BILLET. Voulez-vous ma mort ? Dites-le-moi sincèrement. Mademoiselle ; il faudra vous satisfaire. Tout le monde cherche avec empressement ce qui peut m’inquiéter. L’on dit que Madame n’est point cruelle, que la fortune me veut assez de bien ; mais on ne dit pas que je vous aime et que vous me désespérez. Vous avez une espèce de tendresse pour moi qui me fait enrager. Au nom de Dieu, changez votre manière d’agir pour un prince qui se meurt pour vous ; ou soyez toute douce, ou soyez toute cruelle.
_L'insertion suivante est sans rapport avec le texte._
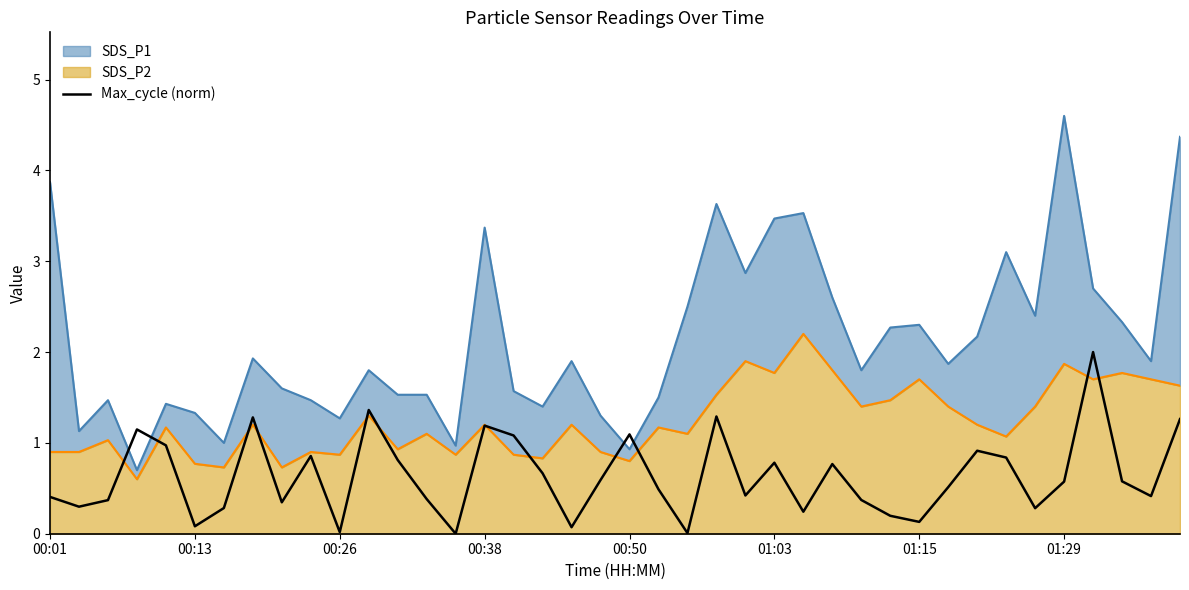

How many categories are shown in the chart?

40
Le Roi, qui est le plus impatient de tous les hommes lorsqu’il aime, et qui a pour maxime que plus une femme a d’esprit et de sagesse et plus elle donne son cœur, et que, lorsqu’elle l’a donné, il n’est plus en son pouvoir de refuser rien à son amant, se résolut enfin de sçavoir où il

  1. Var. : La copie de Conrart porte, après ce mot :
    « Il mit son chapeau sur sa teste, et lui alla la teste nue. Il la fut revoir, etc. »
  2. Ce dernier mot a été ajouté dans la copie de Conrart.